(Drawing revision comparisons)
----------

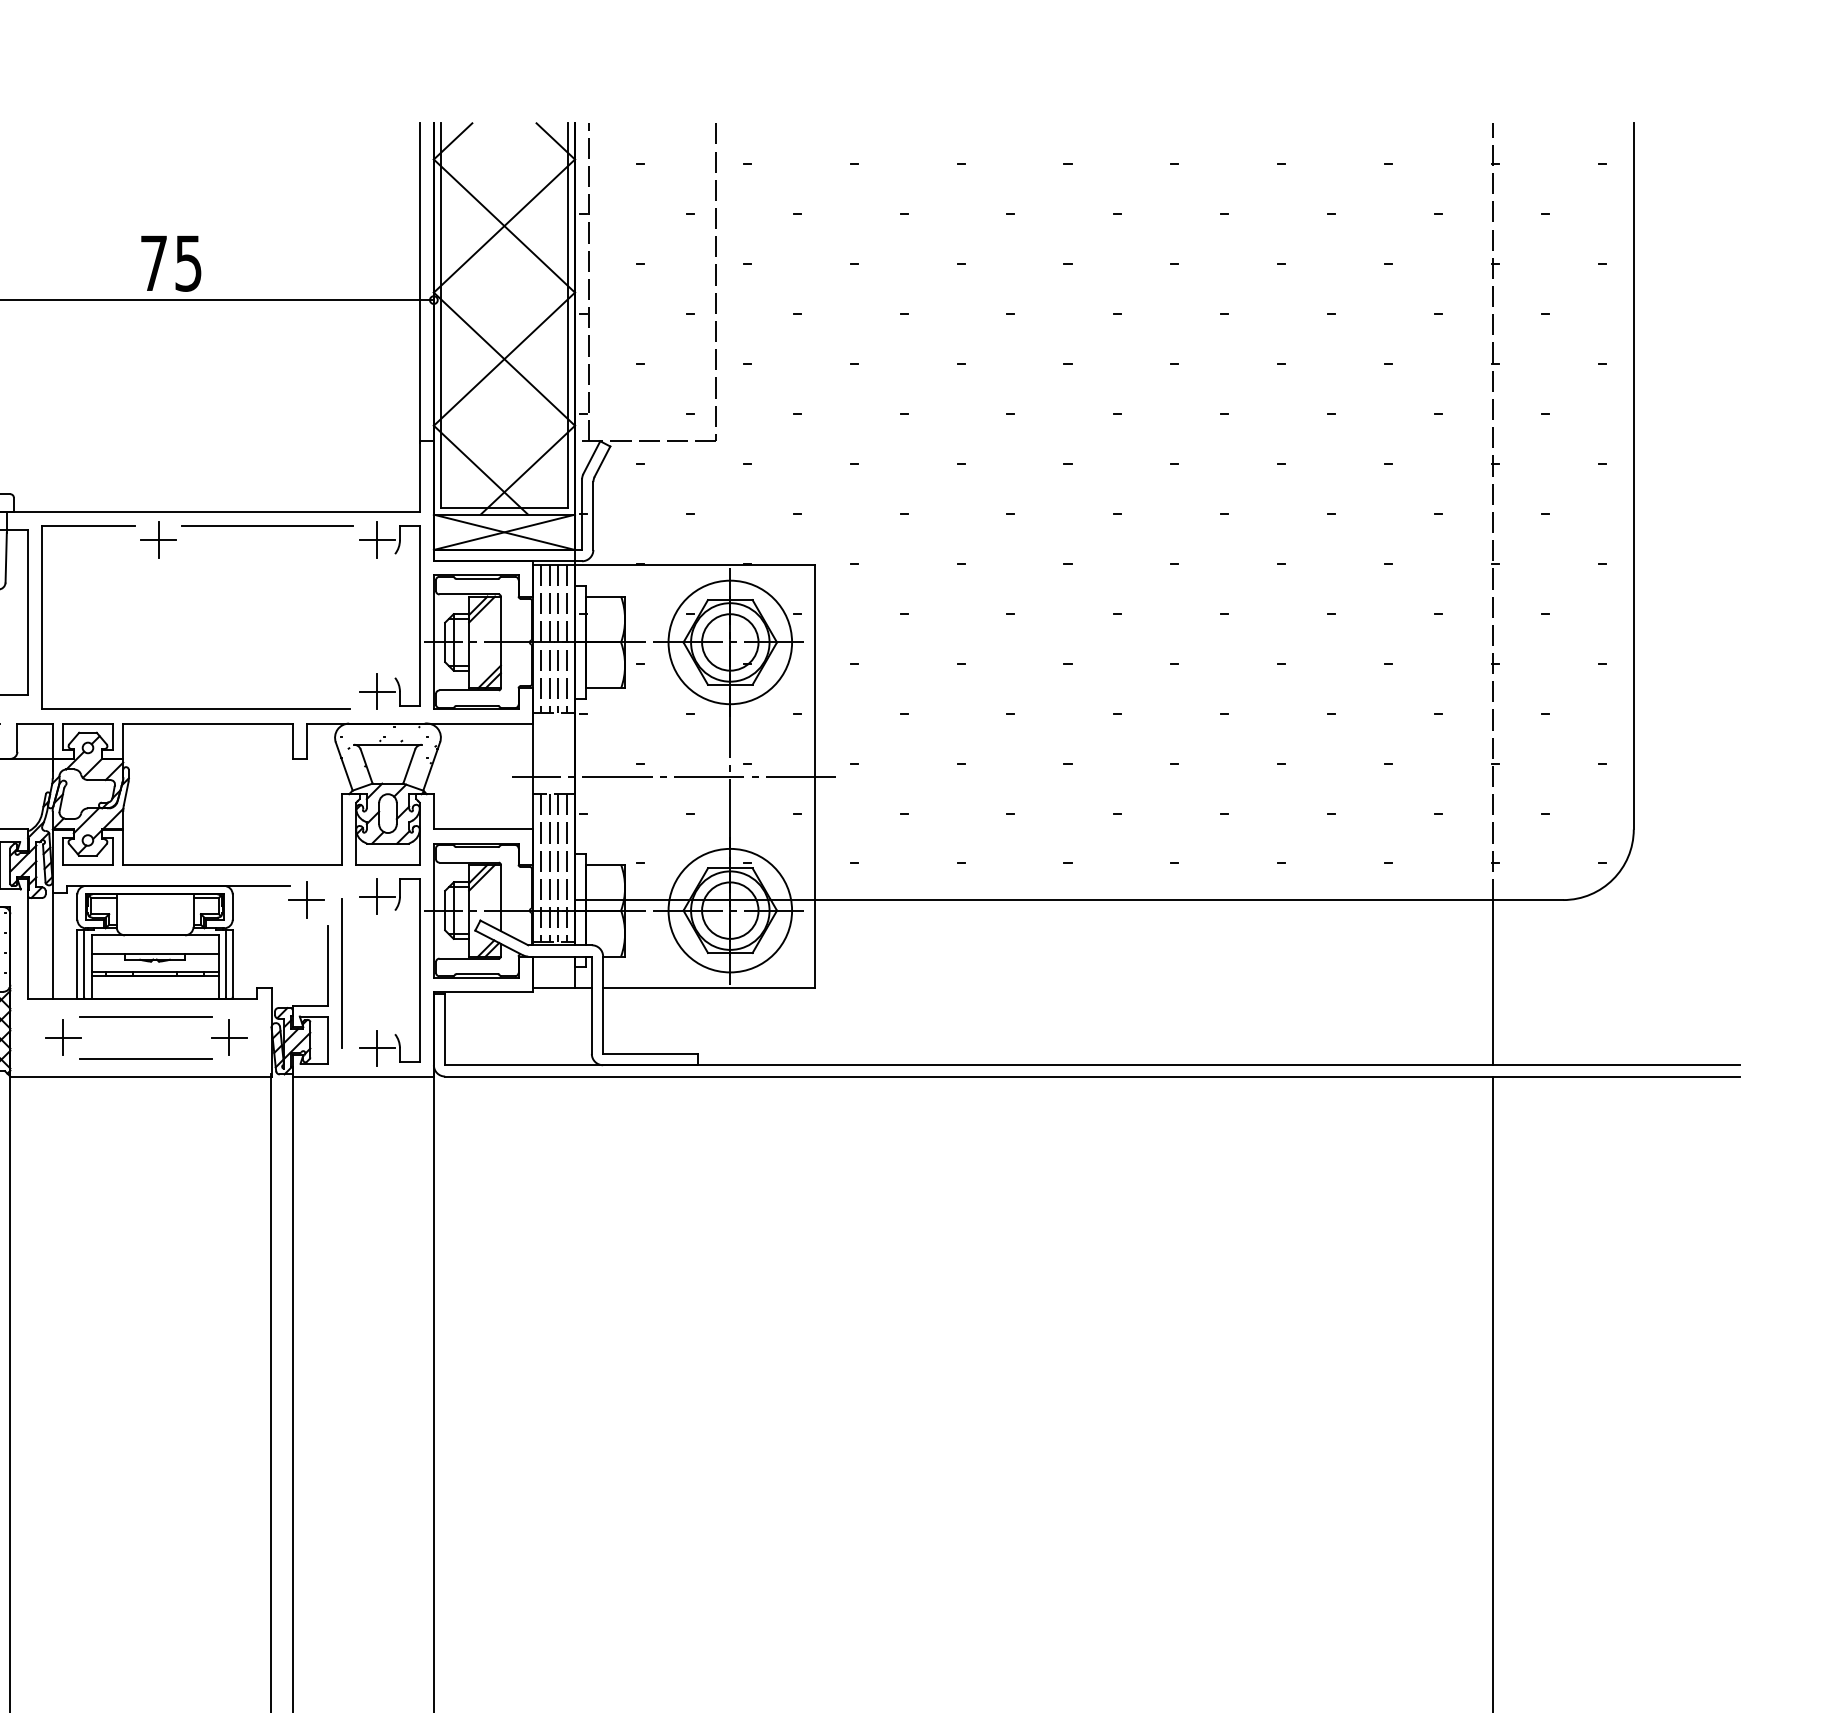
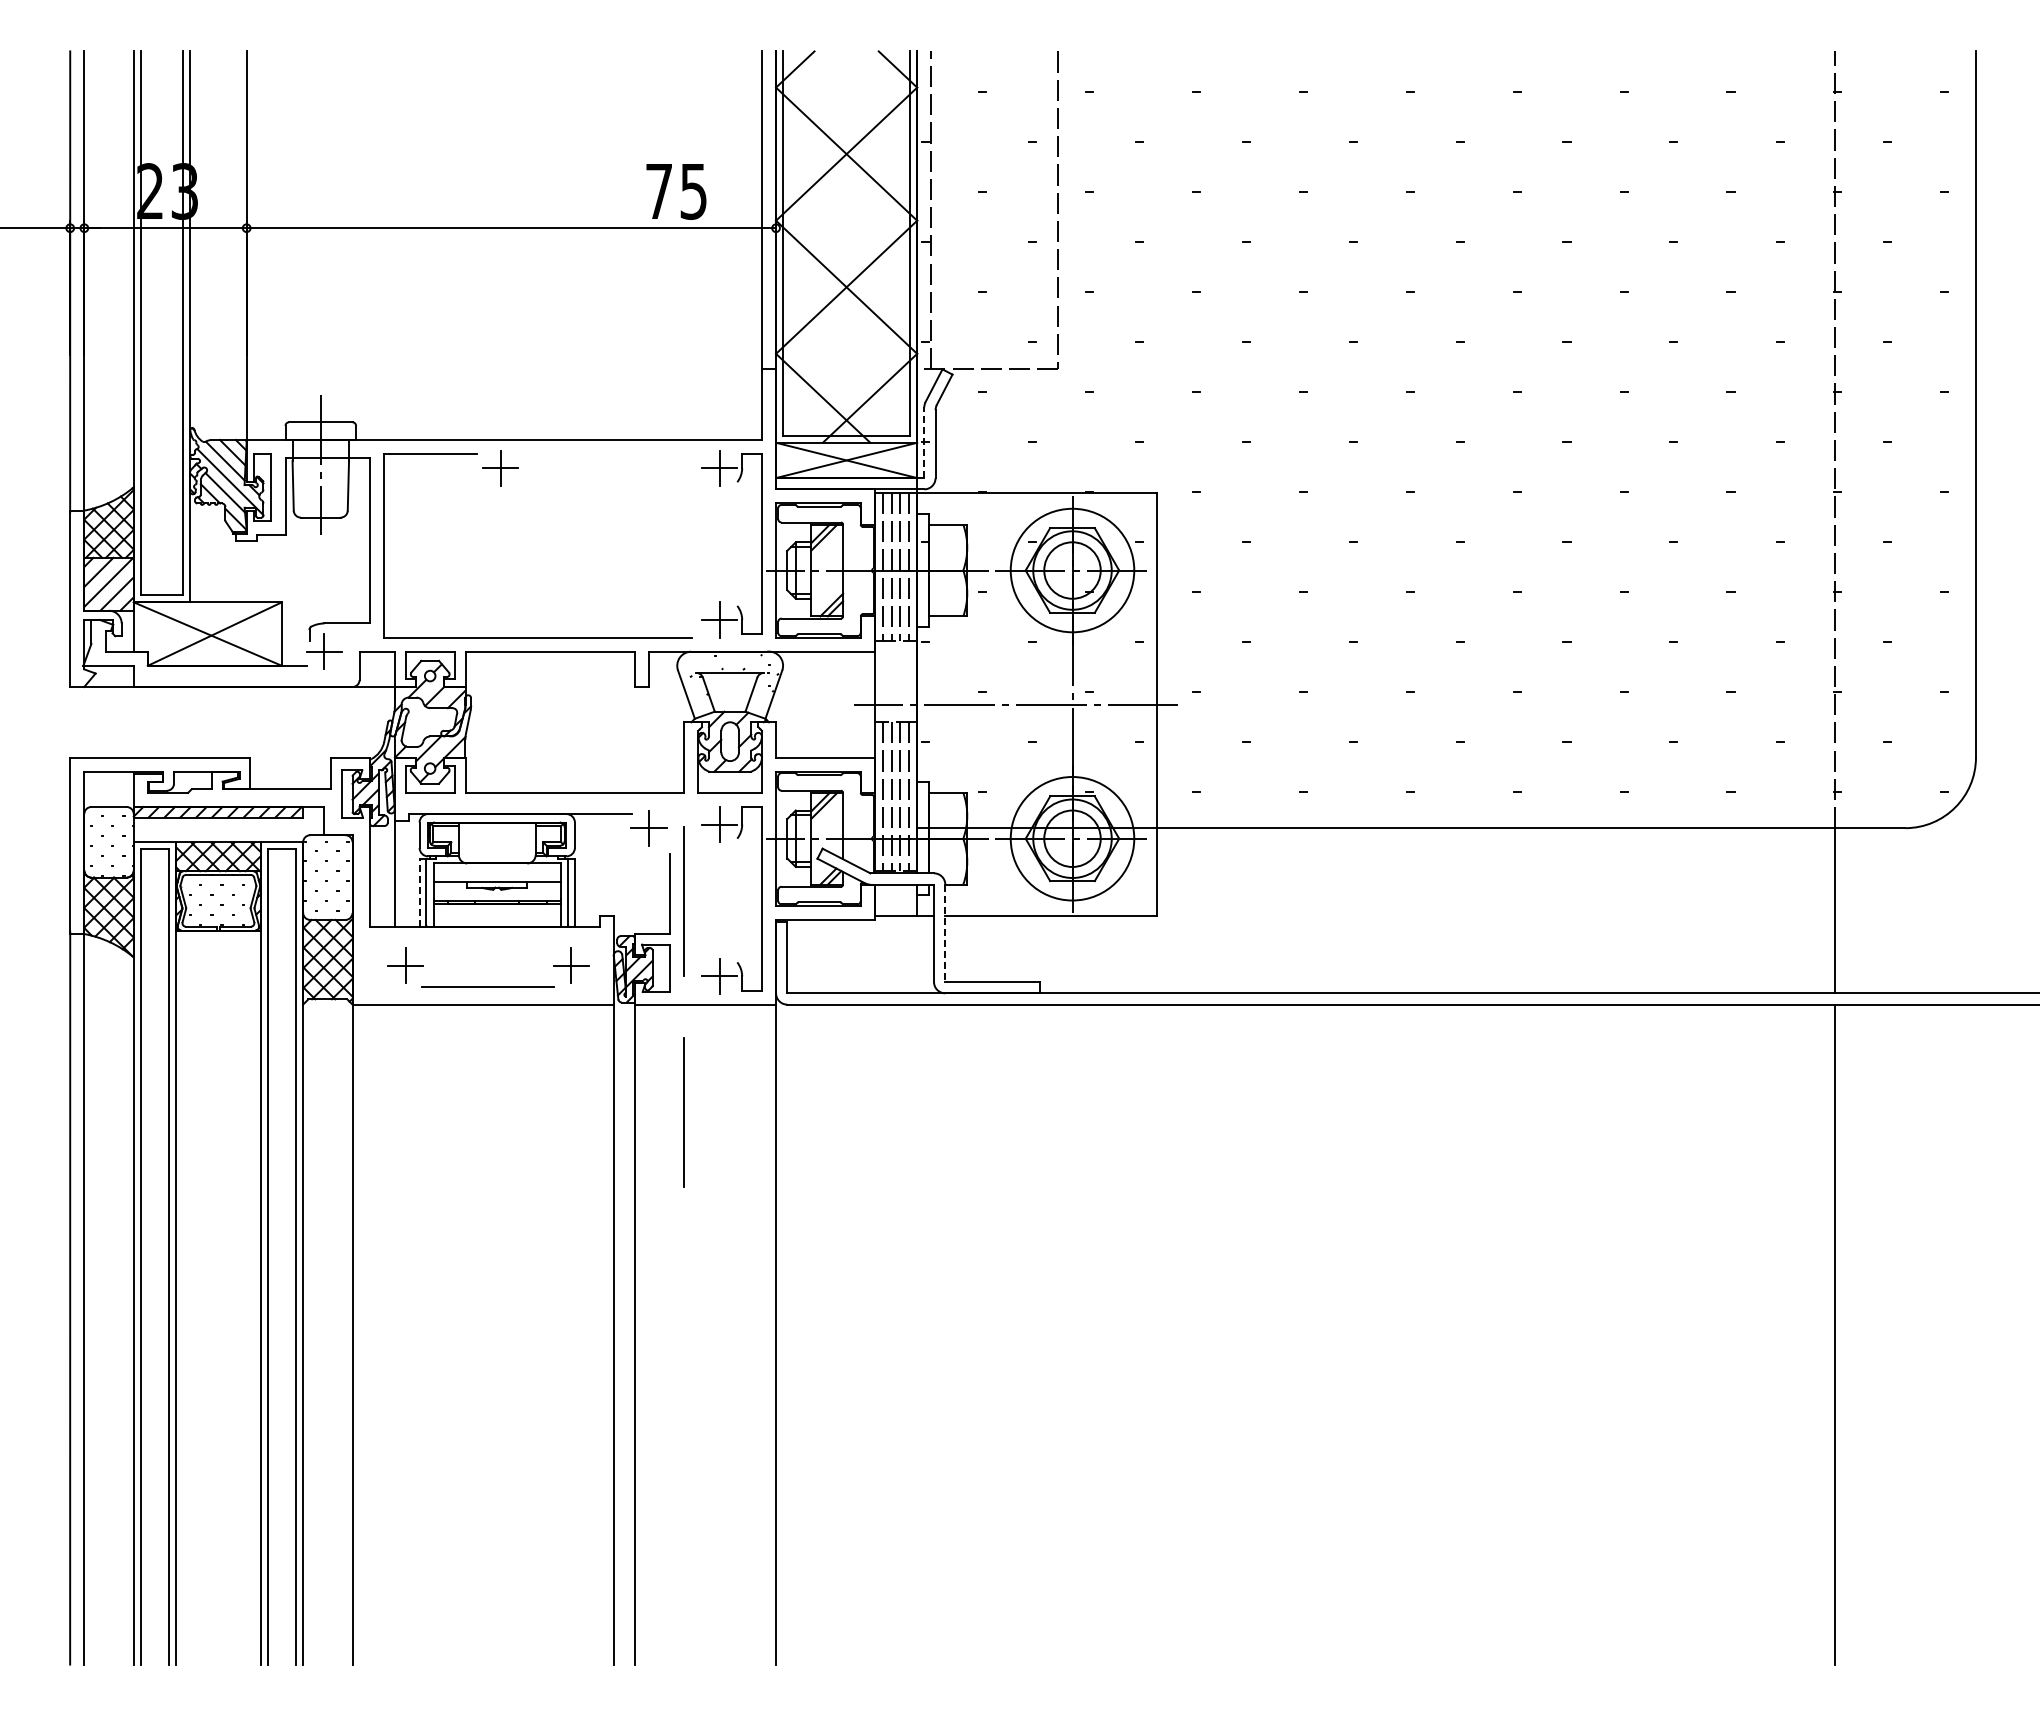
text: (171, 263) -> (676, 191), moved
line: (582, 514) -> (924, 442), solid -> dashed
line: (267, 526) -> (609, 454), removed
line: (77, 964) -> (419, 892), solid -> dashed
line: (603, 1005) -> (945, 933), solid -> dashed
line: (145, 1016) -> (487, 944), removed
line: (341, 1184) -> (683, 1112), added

----------

Only the lines from the one containing "line: (582, 514)" through the last line of the records should appear, each written out exactly.

PROBLEM SOLUTION
line: (582, 514) -> (924, 442), solid -> dashed
line: (267, 526) -> (609, 454), removed
line: (77, 964) -> (419, 892), solid -> dashed
line: (603, 1005) -> (945, 933), solid -> dashed
line: (145, 1016) -> (487, 944), removed
line: (341, 1184) -> (683, 1112), added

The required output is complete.